I had decided there were too many features missing - at least from the DMX extensions - to create a shopping cart, and decided it was simpler just to use PHP. I would prefer to use Wappler if possible.
The main problem was the it seemed not to be possible to use sessions or cookies to store the cart information. I don’t know if this possible in Wappler. I see ‘Add Array’ and ‘Add Object’ options in Wappler - do these work? I would really appreciate some information on adding/removing elements to/from sessions/cookies if it’s now possible. When we discussed this some time ago, you suggested using a database table as an alternative.
The other problem was that it didn’t seem possible to send order confirmation emails etc. - because dynamic content can’t be included using the mail feature (I think this is still the case in Wappler). If you can suggest an alternative approach, that would be very helpful (or perhaps this extension will be improved). I realise this is not directly related to shopping carts but it’s something someone developing one will probably need - and might be surprised to discover wasn’t possible (if it’s not).
Hi, it is possible to sotre cart details using a cookie value. I am already building a shopping cart using AppConnect. My issue is that I am still working on it and can not send link to this website.
Okay i will try to explain the logic here, so you can get the idea.
First you need a session cookie and a session which we use to identify the users (no matter if they are logged in or not).
This can be done using the following code, placed on top of your page:
What this code does is to set a session cookie for 86400 seconds - i.e. it will keep the cookie for 1 day. Change this to whatever you like it to be. This is what keeps the products in the cart when the users enter the site after a certain amount of time.
Then it sets a session called “cart_session” which gets a random (unique value) for each user.
Then you define this session under globals in every server action related to the cart - in add, update, delete actions and in the cart contents action:
Create a table which stores cart content. It will store the content for all the users carts.

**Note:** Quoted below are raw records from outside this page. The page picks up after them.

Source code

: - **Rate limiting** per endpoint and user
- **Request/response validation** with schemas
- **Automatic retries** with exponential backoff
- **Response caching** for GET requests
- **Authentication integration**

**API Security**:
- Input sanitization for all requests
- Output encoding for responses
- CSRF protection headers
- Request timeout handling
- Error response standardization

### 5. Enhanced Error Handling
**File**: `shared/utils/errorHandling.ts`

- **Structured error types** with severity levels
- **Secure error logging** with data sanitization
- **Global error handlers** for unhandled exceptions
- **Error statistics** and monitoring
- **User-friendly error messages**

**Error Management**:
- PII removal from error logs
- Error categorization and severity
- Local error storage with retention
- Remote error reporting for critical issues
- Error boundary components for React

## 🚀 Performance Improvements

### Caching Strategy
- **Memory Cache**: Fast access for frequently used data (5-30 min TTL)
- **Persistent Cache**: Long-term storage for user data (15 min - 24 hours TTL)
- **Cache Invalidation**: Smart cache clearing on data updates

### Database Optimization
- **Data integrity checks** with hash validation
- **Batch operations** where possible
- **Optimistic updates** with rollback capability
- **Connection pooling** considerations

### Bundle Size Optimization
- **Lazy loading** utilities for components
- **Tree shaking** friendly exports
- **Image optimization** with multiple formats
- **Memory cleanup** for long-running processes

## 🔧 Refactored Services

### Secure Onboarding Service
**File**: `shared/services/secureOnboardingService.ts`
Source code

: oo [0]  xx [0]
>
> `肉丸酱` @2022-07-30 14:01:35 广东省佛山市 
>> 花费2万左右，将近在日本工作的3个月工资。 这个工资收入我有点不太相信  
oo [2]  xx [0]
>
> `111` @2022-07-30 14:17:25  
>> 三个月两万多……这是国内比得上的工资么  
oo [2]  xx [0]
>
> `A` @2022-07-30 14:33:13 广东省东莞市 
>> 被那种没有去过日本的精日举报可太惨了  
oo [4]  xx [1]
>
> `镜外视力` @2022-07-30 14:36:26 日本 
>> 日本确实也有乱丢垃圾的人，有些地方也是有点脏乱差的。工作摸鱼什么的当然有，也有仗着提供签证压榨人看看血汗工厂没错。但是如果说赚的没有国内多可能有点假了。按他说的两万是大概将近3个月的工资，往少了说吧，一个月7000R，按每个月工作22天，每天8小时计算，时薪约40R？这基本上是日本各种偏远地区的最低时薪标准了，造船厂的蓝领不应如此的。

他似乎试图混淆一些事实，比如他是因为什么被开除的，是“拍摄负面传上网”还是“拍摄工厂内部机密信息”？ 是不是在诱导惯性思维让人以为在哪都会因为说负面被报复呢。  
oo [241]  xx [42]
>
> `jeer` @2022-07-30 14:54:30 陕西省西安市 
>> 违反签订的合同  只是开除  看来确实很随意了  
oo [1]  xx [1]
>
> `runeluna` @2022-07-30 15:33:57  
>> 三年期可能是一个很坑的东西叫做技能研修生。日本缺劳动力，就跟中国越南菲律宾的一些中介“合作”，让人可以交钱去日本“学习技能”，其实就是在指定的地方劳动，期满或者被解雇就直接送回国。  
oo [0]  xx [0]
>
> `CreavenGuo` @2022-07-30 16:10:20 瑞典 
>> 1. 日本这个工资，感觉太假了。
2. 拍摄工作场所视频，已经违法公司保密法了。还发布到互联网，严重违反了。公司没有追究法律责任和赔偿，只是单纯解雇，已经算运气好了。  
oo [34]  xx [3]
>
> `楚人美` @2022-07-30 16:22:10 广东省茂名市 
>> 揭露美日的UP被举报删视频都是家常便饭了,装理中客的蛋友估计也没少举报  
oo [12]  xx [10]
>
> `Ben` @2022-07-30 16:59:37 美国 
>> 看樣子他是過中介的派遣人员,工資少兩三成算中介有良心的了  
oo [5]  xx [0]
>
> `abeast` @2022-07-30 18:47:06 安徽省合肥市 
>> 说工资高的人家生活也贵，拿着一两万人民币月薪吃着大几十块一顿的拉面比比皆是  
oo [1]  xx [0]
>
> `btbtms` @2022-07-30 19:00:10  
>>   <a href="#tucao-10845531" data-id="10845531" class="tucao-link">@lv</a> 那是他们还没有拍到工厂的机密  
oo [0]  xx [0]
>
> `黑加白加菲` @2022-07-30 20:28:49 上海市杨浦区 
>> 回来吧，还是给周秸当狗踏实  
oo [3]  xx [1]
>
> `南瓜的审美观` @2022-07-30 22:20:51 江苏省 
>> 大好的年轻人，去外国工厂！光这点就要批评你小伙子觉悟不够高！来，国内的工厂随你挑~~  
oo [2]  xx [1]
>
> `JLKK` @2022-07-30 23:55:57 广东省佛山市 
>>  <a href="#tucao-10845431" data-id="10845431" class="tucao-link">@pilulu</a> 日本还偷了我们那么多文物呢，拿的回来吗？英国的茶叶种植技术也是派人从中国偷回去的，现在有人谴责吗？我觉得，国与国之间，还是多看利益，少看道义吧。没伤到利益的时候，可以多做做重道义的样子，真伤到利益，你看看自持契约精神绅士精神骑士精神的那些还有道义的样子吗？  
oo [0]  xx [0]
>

Then we filter it by this cart_session value.
So in add products to cart server action you insert the product ID and use cart_session in the database:
And when displaying the cart content you use the same cart_session for the cart content action to filter the cart content table.
Same for update and delete actions - filter by the cart_session value. Then on successful checkout, you just remove everything related to this cart_session value from the cart content table.
These are the basics required for basic shopping cart functionality. Of course, you can extend it to check if a product exists in the cart content table for this user on add product - run database update instead of insert.
You can extend it to use coupon codes etc. but for basic shopping cart/wish list functionality the above is functioning perfectly.